Reproduce each of the records below word for word, omitting the pictures.

Material to process:
[Start of section]
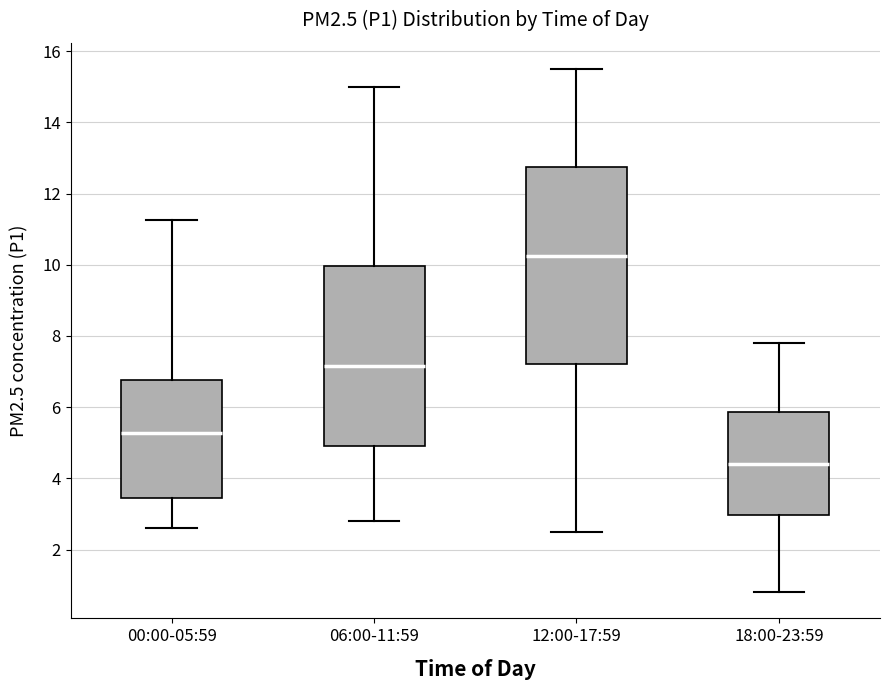

Reading left to right, read every box against the y-axis: the position of its median line, the range the box covers, and the ends of its whiskers. The values are not printed on the chart, so give them approximately, as read against the axis.

00:00-05:59: median 5.2, box 3.4 to 6.8, whiskers 2.6 to 11.2
06:00-11:59: median 7.2, box 5.0 to 10.0, whiskers 2.8 to 15.0
12:00-17:59: median 10.2, box 7.2 to 12.8, whiskers 2.6 to 15.6
18:00-23:59: median 4.4, box 3.0 to 5.8, whiskers 0.8 to 7.8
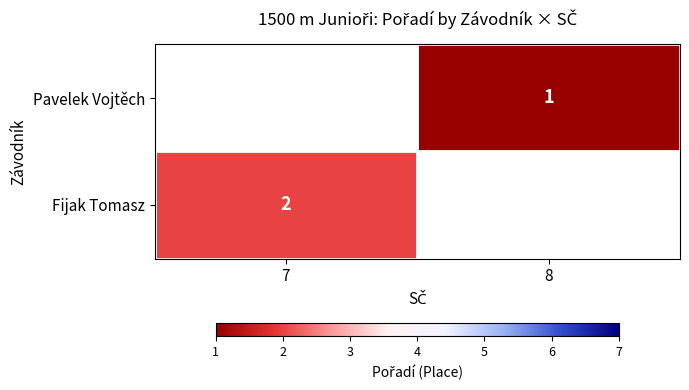

The Fijak Tomasz series shows 3 at 7. True or false?

False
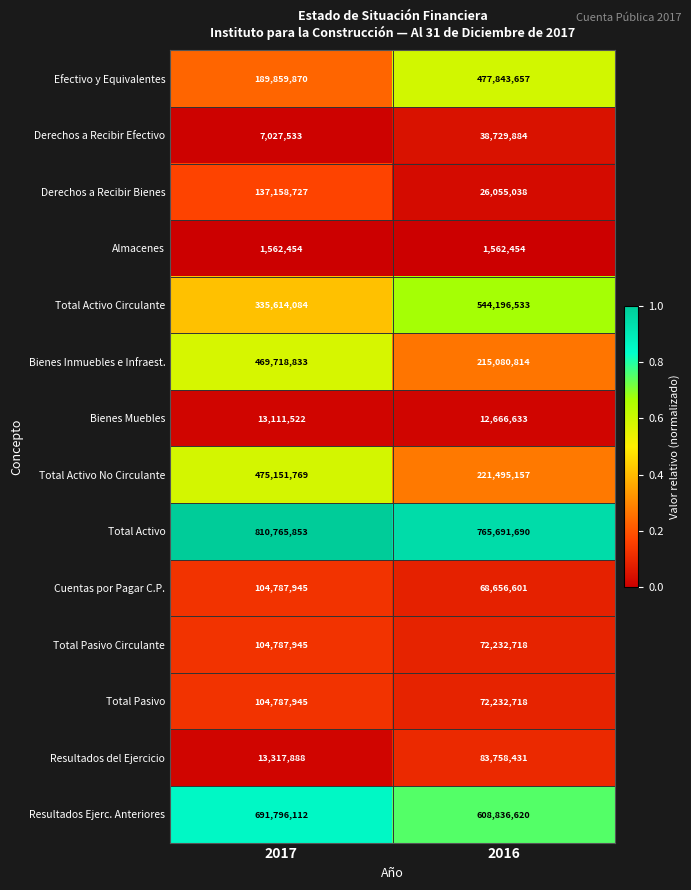

The value of Bienes Inmuebles e Infraest. at 2016 is 215080814. True or false?

True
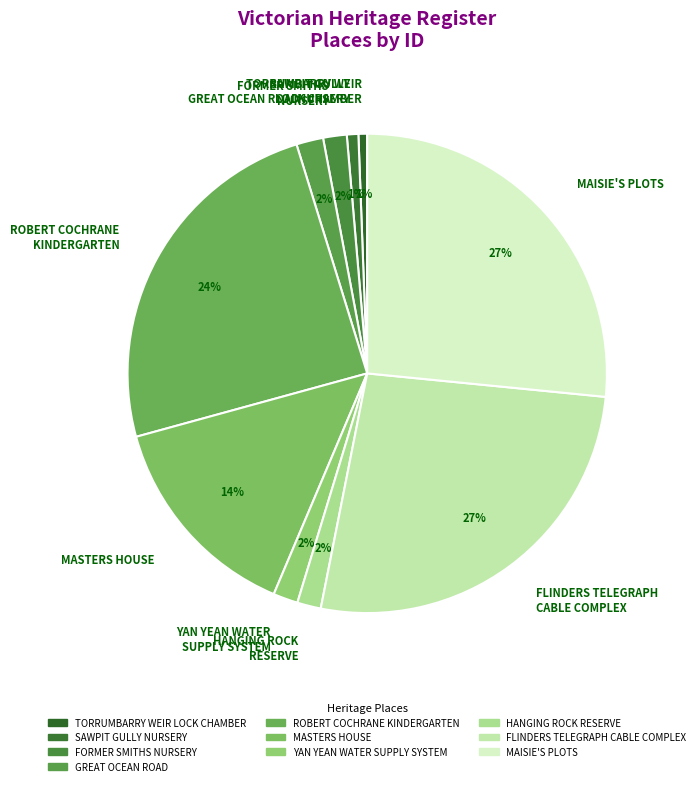

Which has a higher value, MASTERS HOUSE or FORMER SMITHS NURSERY?

MASTERS HOUSE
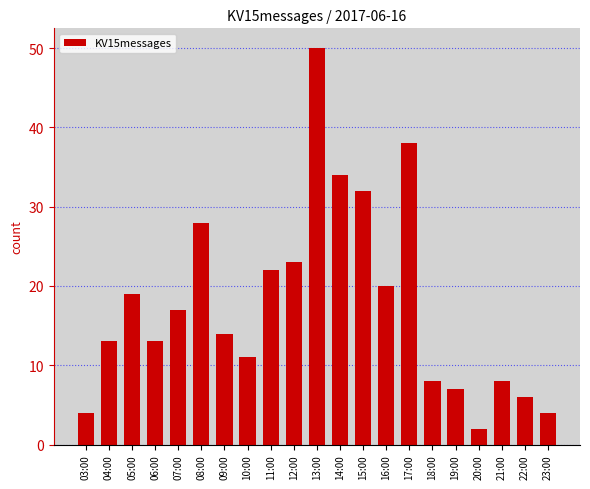

Count the number of data series in this chart.

1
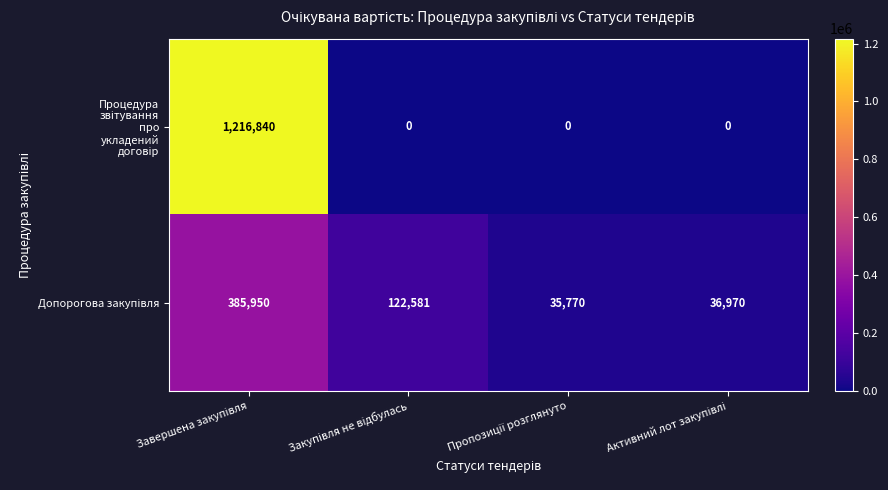

What is the greatest value displayed?

1216840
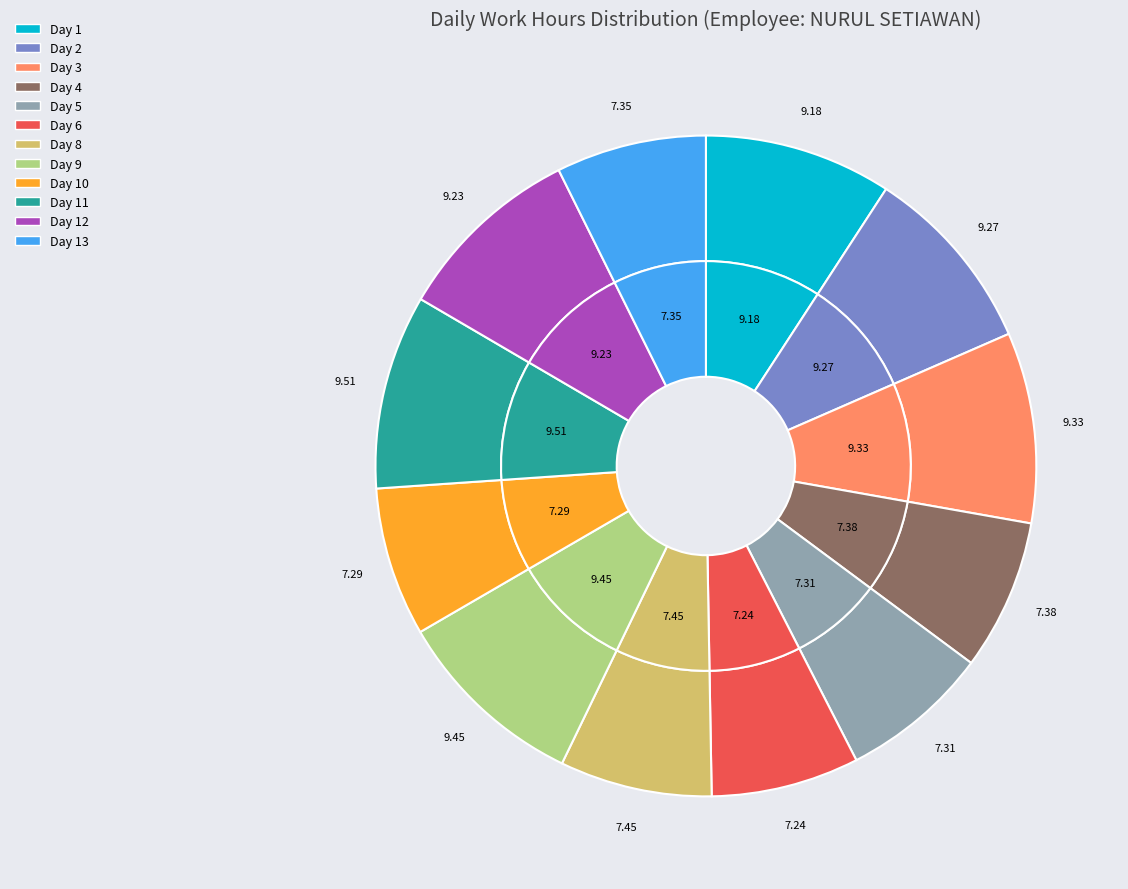

Rank the categories by value from lowest to highest.

Day 6, Day 10, Day 5, Day 13, Day 4, Day 8, Day 1, Day 12, Day 2, Day 3, Day 9, Day 11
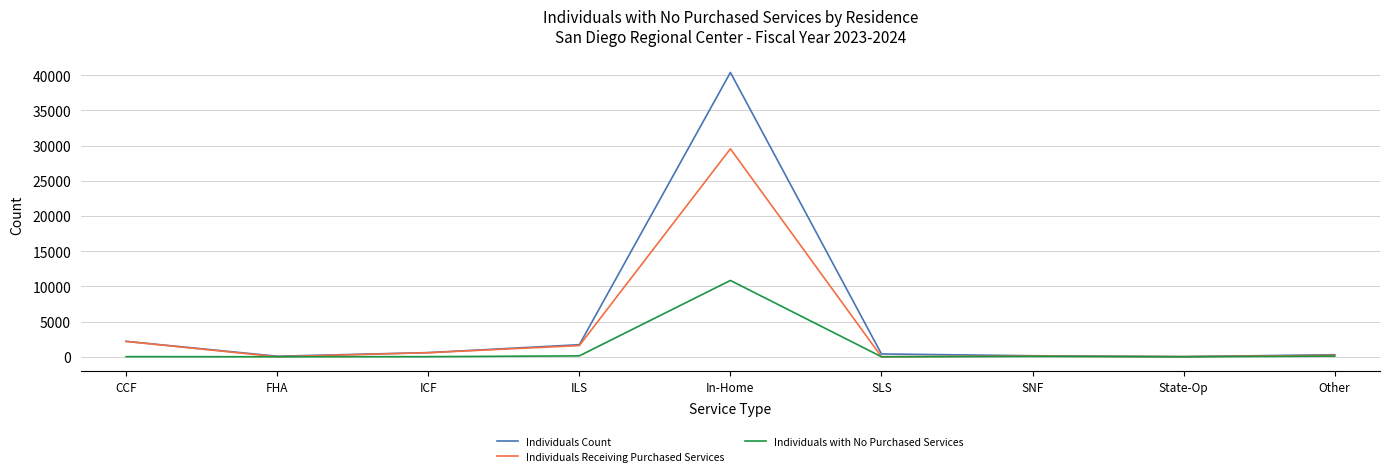

Which series has the largest total across all categories?

Individuals Count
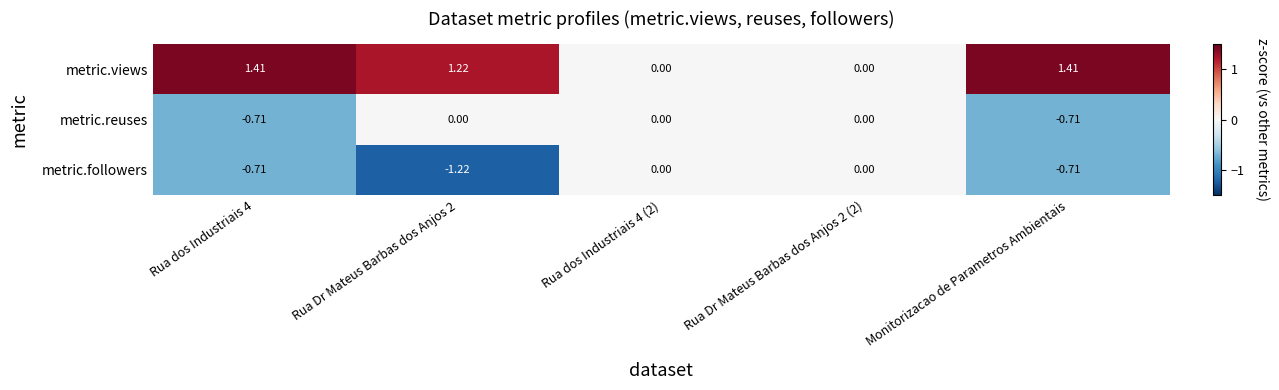

List the series in order of their overall mean, lowest first.

metric.followers, metric.reuses, metric.views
[End of section]
Response to the task:
Reading left to right, read every box against the y-axis: the position of its median line, the range the box covers, and the ends of its whiskers. The values are not printed on the chart, so give them approximately, as read against the axis.

00:00-05:59: median 5.2, box 3.4 to 6.8, whiskers 2.6 to 11.2
06:00-11:59: median 7.2, box 5.0 to 10.0, whiskers 2.8 to 15.0
12:00-17:59: median 10.2, box 7.2 to 12.8, whiskers 2.6 to 15.6
18:00-23:59: median 4.4, box 3.0 to 5.8, whiskers 0.8 to 7.8

The Fijak Tomasz series shows 3 at 7. True or false?

False

The value of Bienes Inmuebles e Infraest. at 2016 is 215080814. True or false?

True

Which has a higher value, MASTERS HOUSE or FORMER SMITHS NURSERY?

MASTERS HOUSE

Count the number of data series in this chart.

1

What is the greatest value displayed?

1216840

Rank the categories by value from lowest to highest.

Day 6, Day 10, Day 5, Day 13, Day 4, Day 8, Day 1, Day 12, Day 2, Day 3, Day 9, Day 11

Which series has the largest total across all categories?

Individuals Count

List the series in order of their overall mean, lowest first.

metric.followers, metric.reuses, metric.views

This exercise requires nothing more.